Rédigez la suite de l’article sur les évaluations comportementales des chiens dits dangereux, à partir de sa dernière phrase.

### TEXTE DU DOCUMENT
↓↓↓

L’absence de validation des mesures fondées sur l’apparence raciale est confirmée - La Semaine Vétérinaire n° 1694 du 02/11/2016
La Semaine Vétérinaire n° 1694 du 02/11/2016

CHIENS DITS DANGEREUX

PRATIQUE CANINE

L'ACTU

Auteur(s) : CHRISTIAN DIAZ  

Les premières données concernant les déclarations des résultats des évaluations comportementales enregistrées au fichier national canin pour l’année 2014 sont publiées. Quelques constatations et remarques peuvent déjà être avancées.

L’Agence nationale de sécurité sanitaire (Anses) a été saisie en juillet 2015 par le bureau de la protection animale de la Direction générale de l’alimentation (DGAL) pour la réalisation d’un appui scientifique et technique portant sur les données collectées relatives aux évaluations comportementales des chiens dits dangereux effectuées en 2014. Plusieurs enseignements peuvent être tirés du rapport1 de l’Anses, publié en octobre dernier. Analyse de Christian Diaz, président de l’Association francophone des vétérinaires praticiens de l’expertise (AFVE).

↑↑↑

### DONNÉES FOURNIES

↓↓↓

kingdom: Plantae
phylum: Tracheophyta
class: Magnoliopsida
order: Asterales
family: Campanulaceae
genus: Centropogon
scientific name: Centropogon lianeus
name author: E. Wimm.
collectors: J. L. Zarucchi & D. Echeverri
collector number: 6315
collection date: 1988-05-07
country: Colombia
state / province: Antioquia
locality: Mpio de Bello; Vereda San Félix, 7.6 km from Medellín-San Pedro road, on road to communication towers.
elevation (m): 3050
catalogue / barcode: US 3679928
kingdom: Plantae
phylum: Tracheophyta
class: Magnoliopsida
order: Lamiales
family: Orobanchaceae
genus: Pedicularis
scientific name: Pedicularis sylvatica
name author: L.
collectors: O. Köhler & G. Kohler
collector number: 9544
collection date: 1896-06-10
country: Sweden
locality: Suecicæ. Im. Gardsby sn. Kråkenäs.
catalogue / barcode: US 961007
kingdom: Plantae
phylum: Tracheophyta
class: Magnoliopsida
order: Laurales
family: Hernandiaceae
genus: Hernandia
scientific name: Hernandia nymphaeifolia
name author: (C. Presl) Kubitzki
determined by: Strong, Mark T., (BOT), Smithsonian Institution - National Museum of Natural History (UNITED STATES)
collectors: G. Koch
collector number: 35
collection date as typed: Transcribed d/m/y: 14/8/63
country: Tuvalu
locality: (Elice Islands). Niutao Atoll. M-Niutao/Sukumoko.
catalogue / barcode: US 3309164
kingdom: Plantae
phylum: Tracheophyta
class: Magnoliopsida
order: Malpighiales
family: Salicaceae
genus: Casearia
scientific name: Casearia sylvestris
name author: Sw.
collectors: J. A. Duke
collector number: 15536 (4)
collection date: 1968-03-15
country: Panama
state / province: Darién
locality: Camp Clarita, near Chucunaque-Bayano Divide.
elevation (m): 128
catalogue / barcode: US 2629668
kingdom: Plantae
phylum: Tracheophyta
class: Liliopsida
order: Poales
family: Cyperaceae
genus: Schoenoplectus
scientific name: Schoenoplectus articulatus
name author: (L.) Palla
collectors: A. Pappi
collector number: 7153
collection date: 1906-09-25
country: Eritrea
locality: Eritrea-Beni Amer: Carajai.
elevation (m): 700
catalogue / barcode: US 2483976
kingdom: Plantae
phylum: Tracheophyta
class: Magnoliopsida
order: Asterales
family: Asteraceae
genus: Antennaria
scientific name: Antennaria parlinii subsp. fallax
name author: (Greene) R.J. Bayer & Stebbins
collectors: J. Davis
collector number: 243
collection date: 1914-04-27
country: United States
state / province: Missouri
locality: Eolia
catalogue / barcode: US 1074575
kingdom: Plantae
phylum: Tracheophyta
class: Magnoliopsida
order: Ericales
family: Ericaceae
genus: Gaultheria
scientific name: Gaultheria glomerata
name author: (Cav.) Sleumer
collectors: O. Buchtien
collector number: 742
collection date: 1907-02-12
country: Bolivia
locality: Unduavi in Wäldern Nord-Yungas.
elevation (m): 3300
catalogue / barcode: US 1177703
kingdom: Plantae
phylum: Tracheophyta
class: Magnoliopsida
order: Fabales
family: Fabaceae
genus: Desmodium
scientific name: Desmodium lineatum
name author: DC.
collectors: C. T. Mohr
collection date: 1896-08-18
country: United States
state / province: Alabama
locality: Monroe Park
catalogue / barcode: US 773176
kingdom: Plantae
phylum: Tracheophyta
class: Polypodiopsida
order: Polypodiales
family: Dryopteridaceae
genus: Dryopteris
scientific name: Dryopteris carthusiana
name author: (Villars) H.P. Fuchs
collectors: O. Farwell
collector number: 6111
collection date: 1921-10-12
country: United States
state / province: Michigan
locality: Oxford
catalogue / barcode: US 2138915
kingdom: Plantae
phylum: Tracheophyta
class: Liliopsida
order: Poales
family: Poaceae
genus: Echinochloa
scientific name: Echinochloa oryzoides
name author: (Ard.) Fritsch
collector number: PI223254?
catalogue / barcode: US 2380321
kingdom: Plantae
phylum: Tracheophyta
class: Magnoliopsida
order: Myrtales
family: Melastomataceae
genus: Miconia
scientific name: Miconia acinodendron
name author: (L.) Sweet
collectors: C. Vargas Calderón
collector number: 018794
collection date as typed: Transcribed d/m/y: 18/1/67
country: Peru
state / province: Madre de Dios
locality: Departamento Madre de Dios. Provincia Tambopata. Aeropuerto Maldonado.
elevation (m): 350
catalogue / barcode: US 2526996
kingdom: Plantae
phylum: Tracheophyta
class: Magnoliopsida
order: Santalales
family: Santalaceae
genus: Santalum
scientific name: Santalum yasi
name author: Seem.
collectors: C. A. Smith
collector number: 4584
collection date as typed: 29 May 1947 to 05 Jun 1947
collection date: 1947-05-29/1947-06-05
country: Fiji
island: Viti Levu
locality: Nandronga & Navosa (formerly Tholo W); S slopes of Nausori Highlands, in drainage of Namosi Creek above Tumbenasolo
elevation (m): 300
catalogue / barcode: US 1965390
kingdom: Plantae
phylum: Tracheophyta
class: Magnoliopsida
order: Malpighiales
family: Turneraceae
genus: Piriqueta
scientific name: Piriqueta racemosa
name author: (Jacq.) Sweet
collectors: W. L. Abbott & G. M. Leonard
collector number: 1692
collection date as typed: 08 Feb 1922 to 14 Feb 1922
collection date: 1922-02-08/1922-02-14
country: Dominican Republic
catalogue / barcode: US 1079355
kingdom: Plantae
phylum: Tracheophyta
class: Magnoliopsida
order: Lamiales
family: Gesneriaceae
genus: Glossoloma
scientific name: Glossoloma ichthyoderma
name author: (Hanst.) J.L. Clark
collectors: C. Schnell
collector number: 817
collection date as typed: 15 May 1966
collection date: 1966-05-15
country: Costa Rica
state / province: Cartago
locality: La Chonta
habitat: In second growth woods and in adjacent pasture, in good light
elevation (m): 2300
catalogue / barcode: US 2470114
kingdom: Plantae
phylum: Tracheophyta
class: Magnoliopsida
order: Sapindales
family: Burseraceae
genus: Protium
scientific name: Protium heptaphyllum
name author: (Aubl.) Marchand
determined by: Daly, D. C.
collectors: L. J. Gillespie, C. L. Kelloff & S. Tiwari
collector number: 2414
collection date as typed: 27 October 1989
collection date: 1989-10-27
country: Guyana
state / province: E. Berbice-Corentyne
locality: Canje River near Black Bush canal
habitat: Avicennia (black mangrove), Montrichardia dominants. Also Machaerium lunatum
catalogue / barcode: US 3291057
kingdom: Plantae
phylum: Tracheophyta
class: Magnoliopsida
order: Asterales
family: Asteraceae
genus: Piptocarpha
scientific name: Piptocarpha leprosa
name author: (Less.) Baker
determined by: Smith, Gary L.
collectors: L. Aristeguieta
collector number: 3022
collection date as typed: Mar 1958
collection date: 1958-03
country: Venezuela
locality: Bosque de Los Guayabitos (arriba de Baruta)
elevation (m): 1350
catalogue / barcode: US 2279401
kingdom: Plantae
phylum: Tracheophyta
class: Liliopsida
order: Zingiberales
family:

↑↑↑

### RÉSULTAT OBTENU
Une sous-déclaration des évaluations

On peut estimer qu’un quart à un cinquième des évaluations sont déclarées au Fichier national d’identification des carnivores domestiques, par environ un quart des vétérinaires inscrits sur les listes. En considérant qu’il existe chaque année plus de 12 000 nouveaux chiens de catégorie (dont 9 000 de race american staffordshire terrier) et que 10 000 morsures font l’objet de mises sous surveillance transmises à la direction départementale de la protection des populations (DDPP)2, on devrait logiquement aboutir au minimum à environ 20 000 à 25 000 évaluations annuelles. Or le rapport ne synthétise qu’un peu plus de 4 600 d’entre elles…

Pourquoi les vétérinaires ne déclarent pas : quelques suppositions

- Le manque d’information. La majorité des confrères inscrits ont suivi les formations en 2008 et 2009. Cependant, l’inscription des évaluations au fichier ne date que de novembre 2013. Comme beaucoup ne lisent pas les informations parues dans la presse professionnelle, ils se contentent de communiquer le rapport au maire et au détenteur et c’est par ignorance qu’ils ne déclarent pas.

- La phobie administrative. Harcelés de toute part par des obligations déclaratives diverses, les confrères, même informés, voient celle-ci comme une contrainte supplémentaire dont ils s’exonèrent.

- Le doute sur l’intérêt de la mesure. Après l’enterrement du projet d’Observatoire national du comportement canin3, réclamé par la profession, qui consacre le peu d’intérêt des pouvoirs publics pour cette problématique, en matière de santé publique (l’intérêt des autorités est politico-médiatique mais non sanitaire, soyons clairs), les praticiens se dispensent d’une mesure qu’ils considèrent uniquement destinée à “alimenter un machin” sans objectif précis, et surtout pas sanitaire.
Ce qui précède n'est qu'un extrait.